Alfred Waldron was a talented printmaker born 1912. Born in the suburbs of Birmingham, he attended the local Art School, at that time famous for pushing the boundaries of graphic design and flaunting it in their annuals The Torch. Waldron studied under Eric Malthouse (taught at Birmingham from 1931-7), who’s estate these prints come from. Waldron was at the Birmingham School of Art from 1931-4. Graduating from the art school Waldon travelled to stay at the artists’ colony on Sark, in the Channel Islands.

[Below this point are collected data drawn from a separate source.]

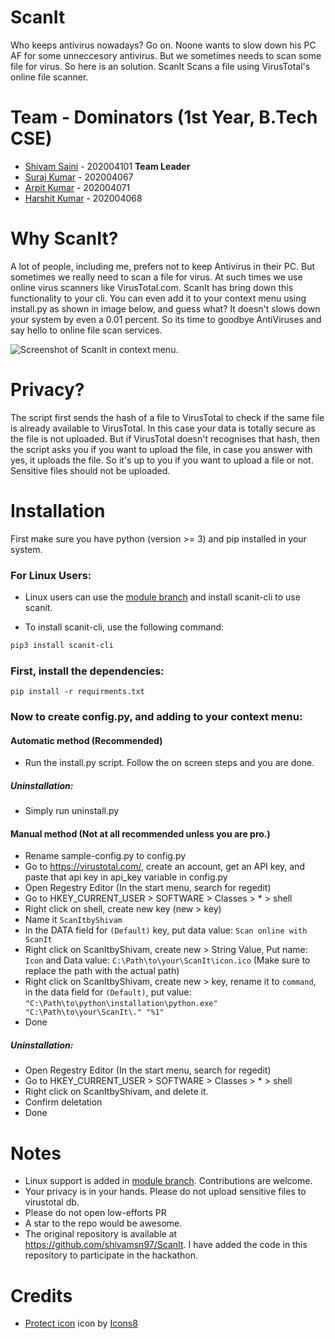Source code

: # ScanIt
Who keeps antivirus nowadays? Go on. Noone wants to slow down his PC AF for some unneccesory antivirus. But we sometimes needs to scan some file for virus. So here is an solution. ScanIt Scans a file using VirusTotal's online file scanner.

# Team - Dominators (1st Year, B.Tech CSE)
- [Shivam Saini](https://github.com/shivamsn97) - 202004101 **Team Leader**
- [Suraj Kumar](https://github.com/surajkr97) - 202004067
- [Arpit Kumar](https://github.com/arpitkr97) - 202004071
- [Harshit Kumar](https://github.com/harshitkr97) - 202004068

# Why ScanIt?
A lot of people, including me, prefers not to keep Antivirus in their PC. But sometimes we really need to scan a file for virus. At such times we use online virus scanners like VirusTotal.com. ScanIt has bring down this functionality to your cli. You can even add it to your context menu using install.py as shown in image below, and guess what? It doesn't slows down your system by even a 0.01 percent. So its time to goodbye AntiViruses and say hello to online file scan services.

![Screenshot of ScanIt in context menu.](https://telegra.ph/file/edf19985aac281027e5d9.jpg)

# Privacy?
The script first sends the hash of a file to VirusTotal to check if the same file is already available to VirusTotal. In this case your data is totally secure as the file is not uploaded. But if VirusTotal doesn't recognises that hash, then the script asks you if you want to upload the file, in case you answer with yes, it uploads the file. So it's up to you if you want to upload a file or not. Sensitive files should not be uploaded.

# Installation
First make sure you have python (version >= 3) and pip installed in your system.

### For Linux Users:
- Linux users can use the [module branch](https://github.com/shivamsn97/ScanIt/tree/module) and install scanit-cli to use scanit.

- To install scanit-cli, use the following command:
```bash
pip3 install scanit-cli
```

### First, install the dependencies:
```shell
pip install -r requirments.txt 
```
### Now to create config.py, and adding to your context menu:
#### Automatic method (Recommended)
- Run the install.py script. Follow the on screen steps and you are done.

##### Uninstallation:
- Simply run uninstall.py

#### Manual method (Not at all recommended unless you are pro.)
- Rename sample-config.py to config.py
- Go to https://virustotal.com/, create an account, get an API key, and paste that api key in api_key variable in config.py
- Open Regestry Editor (In the start menu, search for regedit)
- Go to HKEY_CURRENT_USER > SOFTWARE > Classes > * > shell
- Right click on shell, create new key (new > key)
- Name it `ScanItbyShivam`
- In the DATA field for `(Default)` key, put data value: `Scan online with ScanIt`
- Right click on ScanItbyShivam, create new > String Value, Put name: `Icon` and Data value: `C:\Path\to\your\ScanIt\icon.ico` (Make sure to replace the path with the actual path)
- Right click on ScanItbyShivam, create new > key, rename it to `command`, in the data field for `(Default)`, put value: `"C:\Path\to\python\installation\python.exe" "C:\Path\to\your\ScanIt\." "%1"`
- Done

##### Uninstallation:
- Open Regestry Editor (In the start menu, search for regedit)
- Go to HKEY_CURRENT_USER > SOFTWARE > Classes > * > shell
- Right click on ScanItbyShivam, and delete it.
- Confirm deletation
- Done

# Notes
- Linux support is added in [module branch](https://github.com/shivamsn97/ScanIt/tree/module). Contributions are welcome.
- Your privacy is in your hands. Please do not upload sensitive files to virustotal db.
- Please do not open low-efforts PR
- A star to the repo would be awesome.
- The original repository is available at https://github.com/shivamsn97/ScanIt. I have added the code in this repository to participate in the hackathon.

# Credits
- <a target="_blank" href="https://icons8.com/icons/set/security-checked">Protect icon</a> icon by <a target="_blank" href="https://icons8.com">Icons8</a>
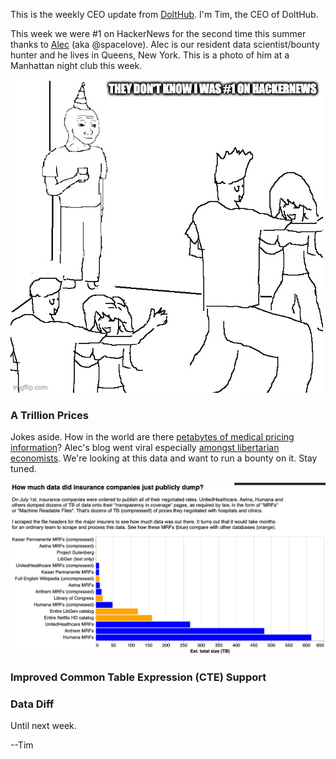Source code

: This is the weekly CEO update from [DoltHub](https://www.dolthub.com/). I'm Tim, the CEO of DoltHub.

This week we were #1 on HackerNews for the second time this summer thanks to [Alec](https://www.dolthub.com/team#alec) (aka @spacelove). Alec is our resident data scientist/bounty hunter and he lives in Queens, New York. This is a photo of him at a Manhattan night club this week.

[![HackerNews meme](../images/hackernews-meme.jpeg)](https://www.dolthub.com/blog/2022-09-02-a-trillion-prices/)

### A Trillion Prices

Jokes aside. How in the world are there [petabytes of medical pricing information](https://www.dolthub.com/blog/2022-09-02-a-trillion-prices/)? Alec's blog went viral especially [amongst libertarian economists](https://marginalrevolution.com/marginalrevolution/2022/09/thursday-assorted-links-371.html). We're looking at this data and want to run a bounty on it. Stay tuned.

![A Trillion Prices](../images/trillion-prices.png)

### Improved Common Table Expression (CTE) Support



### Data Diff



Until next week.

--Tim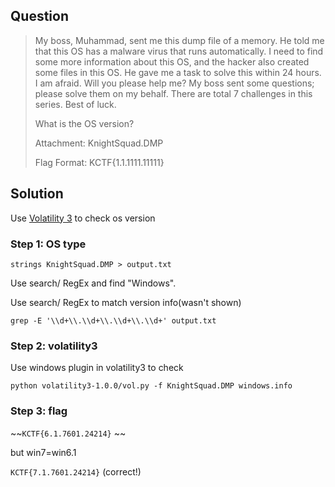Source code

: ## Question

> My boss, Muhammad, sent me this dump file of a memory. He told me that this OS has a malware virus that runs automatically. I need to find some more information about this OS, and the hacker also created some files in this OS. He gave me a task to solve this within 24 hours. I am afraid. Will you please help me? My boss sent some questions; please solve them on my behalf. There are total 7 challenges in this series. Best of luck.
>
> What is the OS version?
>
> Attachment: KnightSquad.DMP
>
> Flag Format: KCTF{1.1.1111.11111}

## Solution

Use [Volatility 3](https://volatility3.readthedocs.io/en/latest/volatility3.html) to check os version

### Step 1: OS type

```shell
strings KnightSquad.DMP > output.txt
```
Use search/ RegEx and find "Windows".

Use search/ RegEx to match version info(wasn't shown)
```shell
grep -E '\\d+\\.\\d+\\.\\d+\\.\\d+' output.txt
```

### Step 2: volatility3
Use windows plugin in volatility3 to check 

```shell
python volatility3-1.0.0/vol.py -f KnightSquad.DMP windows.info
```


### Step 3: flag
~~`KCTF{6.1.7601.24214}` ~~

but win7=win6.1

`KCTF{7.1.7601.24214}` (correct!)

In the 1930s many British artists worked on Sark for the good light but these were traditionalists such as Arthur Royce Bradbury, who spent most of the summers there. Eric Drake was a teacher at the Slade School of Art and had married a talented graphic artist, Lisel, and moved to the island too. Eric invited many artists to the island, including the groups most famous member, the author and artist Mervyn Peake in 1932. Peake spent the next five years on the island.
These young artists were shook up with new and bold styles of printmaking and painting and bought this to the island. Waldron joined the Sark Group of Artists in 1934, the same time as Guy Mallet, and they both exhibited prints at the newly built art gallery that acted as the centre for the artists on the island. They were joined by frequent guests on the island, Sybil and Cyril Andrews.
Other artists on the island included Medora Heather, Stanley Royal, C. T. Fay and George Elmslie Owen.
The teacher Eric Drake and his rich American wife Eloise, ‘Lisel’, an ex-Slade student, had started the Sark Art Group a few years earlier, hoping to imitate the artists’ colony in St Ives in Cornwall, and had built a studio.
Sybil & Cyril: Cutting through Time
In London the Sark Group exhibited at the Cooling Galleries, New Bond Street, London from May to June 1934. This exhibition created a lot of press coverage, and in an interview Drake tried to encourage young artists to come to Sark but suggesting that men could get money and credit on the island by taking on manual jobs such as gardening on the island “between his spells of artistic creation“.
Alfred Waldron was known as ‘Pip’ on the island. It’s claimed that Mervyn Peake based the character of Mr Pye (1953) on him.
Eric Drake wrote about Waldron: ‘he seemed to live in a world of fantasy that was private to him, if not completely autistic. I think we all felt his innate ability, but we also knew of his traumatic childhood; I hoped Sark would snap him out of it, but I guess it needed more than that’.
Vast Alchemies: The Life and Work of Mervyn Peake – Page 72
Drake continues: Pip brought with him Alex Gannon to the Colony – ‘the two were hand in glove; I never tried to probe the relationship’. ‘Once Pip had seen Sark, he could hardly be made to go back to Birmingham, yet Gannon could hardly be made to give up his business [also in Birmingham] and kick his heels in Sark.”
Vast Alchemies: The Life and Work of Mervyn Peake
A critic of one of the artists group shows said this of Waltron’s linocuts: ‘The perfect balance of the black and white, the vitality of the figures, the texture, and the composition as a whole, is amazing.’
The group stuck together until the war sealed the fate of the community on the island, as well as Eric Drakes’s separation with his wife in 1937.
Waldron also showed his work widely in North America including in the British Pavilion at the World’s Fair in New York 1939, National Gallery of Canada 1939, Museum of Fine Arts, Boston 1940, and the Arts Club of Chicago 1940. His work is in the collection of the British Council.
The last record of him exhibiting his work is in an exhibition in Puru, Exposición de arte Británico Contemporáneo with his linocuts for a planned book of the Omar Khayyam. The work was donated to the British Council by Mrs Douglas Mitchell.
Alfred Waldron’s last works were of Linocuts. It could be he died of natural causes or in the war but the British Council also have no record of what happened to him after 1945.